ValueError: batch_size should be a positive integer value, but got batch_size=0

Hin @vinay_ethiraj,

in PBT during hyperparameter mutation, numeric parameters are multiplied by a constant (0.8 or 1.2) for exploration. This is the default behavior as stated in the original paper.
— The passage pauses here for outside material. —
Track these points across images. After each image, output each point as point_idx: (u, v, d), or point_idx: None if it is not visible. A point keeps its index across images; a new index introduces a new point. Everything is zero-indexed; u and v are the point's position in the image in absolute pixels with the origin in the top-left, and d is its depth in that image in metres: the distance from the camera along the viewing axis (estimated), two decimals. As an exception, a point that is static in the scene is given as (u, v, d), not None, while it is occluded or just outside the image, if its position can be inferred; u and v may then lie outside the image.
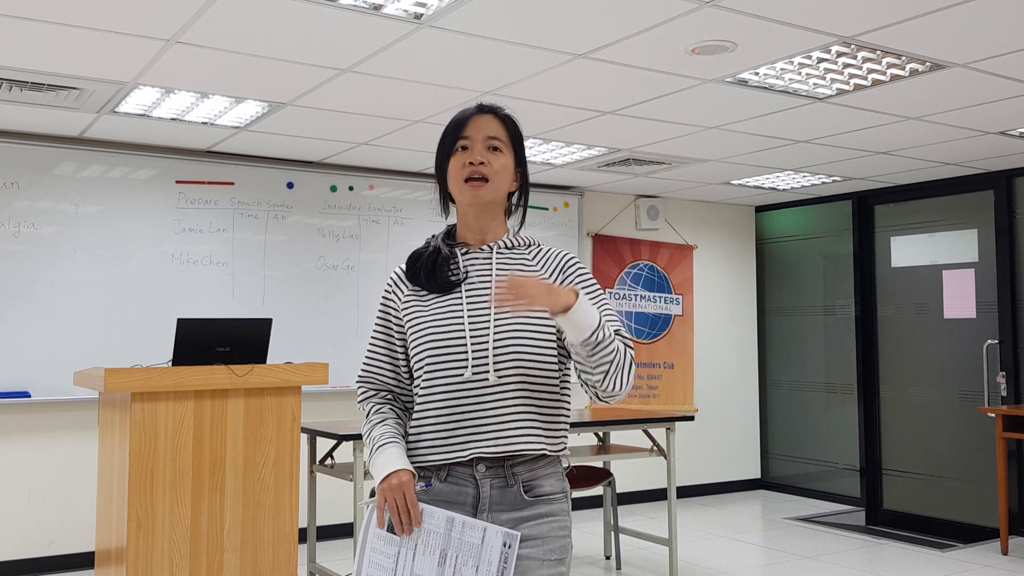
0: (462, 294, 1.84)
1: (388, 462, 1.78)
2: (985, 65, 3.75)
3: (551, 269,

So what likely happens is that one of your trials exploits another trial with a batch size of 1 and then multiplies it with 0.8, leading to a batch size of effectively 0.

There are a couple of things you can do here:

  1. You can specify a custom_explore_fn to PBT that sets the batch size to max(1, config["per_device_train_batch_size"])
  2. You can remove the per_device_train_batch_size from the hyperparam_mutations dict (but pass it to the config parameter of tune.run) - obviously the batch size will then not be part of population based training
  3. You can specify "per_device_train_batch_size": tune.choice([1, 2, 4, 8, 16, 32]) - this makes the valid batch sizes more explicit (which may or may not make sense for you). And since we have discrete values here, PBT will never multiply the value with 0.8 or 1.2 but will then choose a different value instead.

Thank you for the detailed explanation. I think option 3 will be a better match for my problem.